En 2019, le ministre Roberge a fait ajouter à la Loi sur l’instruction publique que chaque enseignante ou enseignant choisit les activités de formation continue qui répondent le mieux à ses besoins en lien avec le développement de ses compétences. Lors de l’adoption du projet de loi n°40 à l’Assemblée nationale, il résume ainsi les effets de ce changement : « On vient écrire en toutes lettres, dans la Loi sur l’instruction publique, qu’on reconnait la grande expertise pédagogique des enseignants, […] qu’on reconnait que ce sont eux et personne d’autre qui choisissent leur formation continue » . Depuis des années, on constate que l’on se fait de plus en plus imposer des formations qui ne sont pas nécessairement pertinentes, qui ne répondent pas au besoin ou qui mobilisent du temps qui aurait pu être mieux utilisé. Les changements de 2019 devaient mettre fin à cette situation, mais le ministre Drainville veut nous faire retourner en arrière. Il vient modifier la loi pour permettre aux directions d’école et aux centres de services scolaires de décider, à la place du personnel enseignant, quelles sont les formations qui sont bonnes pour eux. L’autonomie professionnelle, c’est bien plus que de tenir le crayon quand vient le temps de compter nos heures de formation !
La pandémie nous a clairement démontré les limites de l’enseignement à distance. Dans certaines circonstances, notamment en formation professionnelle et en formation générale des adultes, ce mode d’enseignement peut avoir des avantages. Ce n’est cependant souvent pas le cas. L’enseignement comodal, avec la responsabilité d’élèves à distance et en présence en même temps, est particulièrement problématique. Avec le nouveau projet de loi, le ministre Drainville se donne le pouvoir d’imposer l’un et l’autre.
En tant qu’enseignantes et enseignants, nous sommes les experts de la pédagogie. Nous sommes formés pour pouvoir choisir les bonnes méthodes pédagogiques selon les élèves, les programmes, le contexte d’apprentissage et les ressources disponibles. Avec l’abolition du Conseil supérieur de l’éducation – dont les avis déplaisaient souvent au pouvoir politique en place – et la création d’un Institut national d’excellence en éducation (INEÉ), le ministre Drainville donnera le droit à un certain courant de la recherche en éducation d’imposer son point de vue.

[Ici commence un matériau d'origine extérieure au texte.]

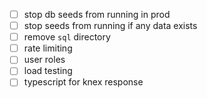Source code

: - [ ] stop db seeds from running in prod
- [ ] stop seeds from running if any data exists
- [ ] remove `sql` directory
- [ ] rate limiting
- [ ] user roles 
- [ ] load testing
- [ ] typescript for knex response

Après s’être fait imposer l’approche socioconstructiviste et la pédagogie par projet de la réforme, c’est maintenant celle de « l’école efficace » que l’on tentera de nous imposer comme seule façon de faire valable. Rappelons que l’éducation est une science humaine où cohabite une saine diversité de courants de pensée qui s’opposent à l’occasion.
La création de l’INEÉ entraine aussi l’abolition du Comité d’agrément des programmes de formation à l’enseignement (CAPFE). Ce comité indépendant était responsable de s’assurer de la qualité de la formation universitaire en enseignement. Dans un contexte de pénurie où le ministre veut réduire radicalement la formation pédagogique des futurs enseignants et enseignantes, il était important de maintenir cette instance indépendante pour garantir un certain niveau de qualité. Nous craignons que la création du ministre, l’INEÉ, qui jouera maintenant ce rôle, soit beaucoup plus docile et ouverte à des réductions de formation initiale du personnel enseignant, ce qui dévalorisera la profession.
Le ministre Drainville ne semble pas considérer que les enseignantes et enseignants sont des professionnels qui, forts d’une formation de haut niveau et de leur expérience, ont l’expertise pour faire les bons choix pour la réussite des élèves. Ce projet de loi manifeste l’influence de l’appareil administratif et de certains chercheurs qui ont su imposer leur point de vue.
Un enjeu incontournable en éducation est la pénurie d’enseignantes et d’enseignants qualifiés. Il est urgent de rendre la profession plus attractive et de maintenir en poste les personnes en exercice. C’est d’une valorisation de la profession enseignante dont nous avons besoin, et celle-ci passe notamment par le respect de notre autonomie professionnelle et de notre expertise. Malheureusement, la réforme Drainville se dirige dans le sens contraire.